Given text >>
Time constants of voltage-dependent channel closure. For all experimental conditions, the time course of current decay followed a monoexponential relation (see traces in Fig. 4). Time constants (τ) were plotted versus positive and negative transjunctional potentials, corresponding to values that induced a consistent closure of channels composed of either Cx32wt or functional CMTX mutations. The values of τ were markedly faster for Del111–116 (D) and R220stop (E) than for Cx32wt (A). Results are shown as the mean ± SEM of the same number of pairs as indicated in Figure 4. When the error bars are not visible, SEM are within the size of the symbol.

Oocyte pairs expressing channels made by the functional CMTX mutations showed a voltage dependence that appeared to be more pronounced in comparison to that of Cx32wt (Fig. 4B–E). In particular, Del111–116 homotypic pairs exhibited a marked sensitivity to voltage, with junctional currents decaying symmetrically at V_j ≥ 30 mV and a value of transjunctional potential at which the transition between maximal and minimal conductance was halfway (V₀) of 40 mV (Fig. 4D, Table 1). Finally, the extent of channel closure was more complete, as reflected in the value of minimal conductance (G_jmin), which was only 10% of the maximal level measured at the lowest V_j(Fig. 4I, Table 1). The changes in voltage dependence of the other CMTX mutations were also evident in the values ofV₀ and G_jmin (Table 1). The apparent increase of V_j dependence of mutant E102G was statistically significant (p < 0.02) for voltage steps greater than ±70 mV. Further differences became apparent by analyzing the kinetics of V_j-induced transitions of G_j (Fig.5). The time course of current decay followed a single exponential relation (see traces in Fig. 4) and was symmetrical for positive and negative V_j >50 mV. Moreover, time constants were faster with increasingV_j for either Cx32wt or CMTX mutations (Fig. 5). The calculated values are comparable to those recently reported for mammalian Cx45 (Barrio et al., 1997). The voltage dependence of time constants for E102G was similar to that of Cx32wt (compare Fig.5A and C), whereas it was significantly faster (p < 0.05) for L56F at the higher transjunctional potentials (more than or equal to +60 and −80 mV). Junctional currents evoked by Del111–116 (Fig. 5D) and R220stop (Fig. 5E) decayed with time constants that were up to fivefold faster than those calculated for Cx32wt at the same transjunctional potentials. These differences were statistically significant (p < 0.02), with the exception of the +50 mV pulse of R220stop. Thus, homotypic channels composed of L56F, E102G, Del111–116, and R220stop differ from Cx32wt in both the sensitivity and time course of their response to imposedV_j steps.

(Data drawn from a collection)
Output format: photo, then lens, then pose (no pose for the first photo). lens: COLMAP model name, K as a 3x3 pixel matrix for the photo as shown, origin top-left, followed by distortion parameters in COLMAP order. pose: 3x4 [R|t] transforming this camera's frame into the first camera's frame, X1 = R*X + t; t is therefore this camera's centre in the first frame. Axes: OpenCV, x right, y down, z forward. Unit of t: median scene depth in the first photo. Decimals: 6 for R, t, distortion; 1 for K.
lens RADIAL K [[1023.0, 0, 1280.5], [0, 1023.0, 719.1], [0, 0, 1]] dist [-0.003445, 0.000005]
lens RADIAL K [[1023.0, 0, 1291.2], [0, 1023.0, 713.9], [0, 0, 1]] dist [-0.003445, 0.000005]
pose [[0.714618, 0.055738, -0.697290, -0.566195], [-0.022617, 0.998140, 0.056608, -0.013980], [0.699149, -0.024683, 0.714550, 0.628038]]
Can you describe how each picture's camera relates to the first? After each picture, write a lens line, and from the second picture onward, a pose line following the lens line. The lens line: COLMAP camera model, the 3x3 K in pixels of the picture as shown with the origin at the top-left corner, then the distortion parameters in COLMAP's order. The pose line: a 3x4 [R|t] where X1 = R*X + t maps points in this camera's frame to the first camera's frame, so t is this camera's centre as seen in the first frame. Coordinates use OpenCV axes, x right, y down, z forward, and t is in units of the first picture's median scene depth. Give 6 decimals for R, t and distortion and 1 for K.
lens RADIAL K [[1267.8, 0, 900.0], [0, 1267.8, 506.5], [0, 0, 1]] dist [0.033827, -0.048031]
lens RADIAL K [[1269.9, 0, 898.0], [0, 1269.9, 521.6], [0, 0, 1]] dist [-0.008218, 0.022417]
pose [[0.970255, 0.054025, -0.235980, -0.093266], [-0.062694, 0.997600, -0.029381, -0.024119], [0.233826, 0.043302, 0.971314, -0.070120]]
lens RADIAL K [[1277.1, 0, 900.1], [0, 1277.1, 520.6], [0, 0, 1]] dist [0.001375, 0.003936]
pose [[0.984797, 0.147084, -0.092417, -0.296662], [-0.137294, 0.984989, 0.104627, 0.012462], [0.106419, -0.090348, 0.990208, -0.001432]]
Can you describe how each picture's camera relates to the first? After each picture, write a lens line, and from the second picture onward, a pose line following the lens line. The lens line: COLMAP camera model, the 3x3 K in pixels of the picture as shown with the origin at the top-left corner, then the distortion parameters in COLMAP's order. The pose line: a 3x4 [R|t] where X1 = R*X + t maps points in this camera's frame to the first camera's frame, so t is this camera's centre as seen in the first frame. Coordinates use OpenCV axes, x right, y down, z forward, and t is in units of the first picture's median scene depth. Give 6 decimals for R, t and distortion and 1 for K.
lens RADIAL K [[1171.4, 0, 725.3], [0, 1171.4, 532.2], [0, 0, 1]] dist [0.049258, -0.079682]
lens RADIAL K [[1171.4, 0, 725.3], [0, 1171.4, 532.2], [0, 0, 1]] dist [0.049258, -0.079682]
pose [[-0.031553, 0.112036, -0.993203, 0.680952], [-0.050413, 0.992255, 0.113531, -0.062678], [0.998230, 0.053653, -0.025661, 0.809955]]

Task requirements >> Write what comes next in the passage on voltage-dependent closure of Cx32 and CMTX mutant channels above the material, starting after its last sentence.

Exercise result >>
Heterotypic channels between Cx32wt and CMTX mutations exhibit novel properties

We have examined these functional differences further by investigating the ability of CMTX mutations to interact with Cx32wt and the voltage sensitivity of the resulting heterotypic channels. All four functional mutations displayed the ability to interact with Cx32wt (Table 2). In the experiments analyzing voltage dependence, the cell expressing the CMTX mutation was held at a constant voltage, whereas the other one, expressing the wild-type protein, was depolarized or hyperpolarized. Thus, positive potentials denote that the right-hand cell, i.e., Cx32wt, was relatively positive, and, vice versa, negative potentials denote that the cell expressing a CMTX mutation is relatively positive (Fig.6).

Table 2.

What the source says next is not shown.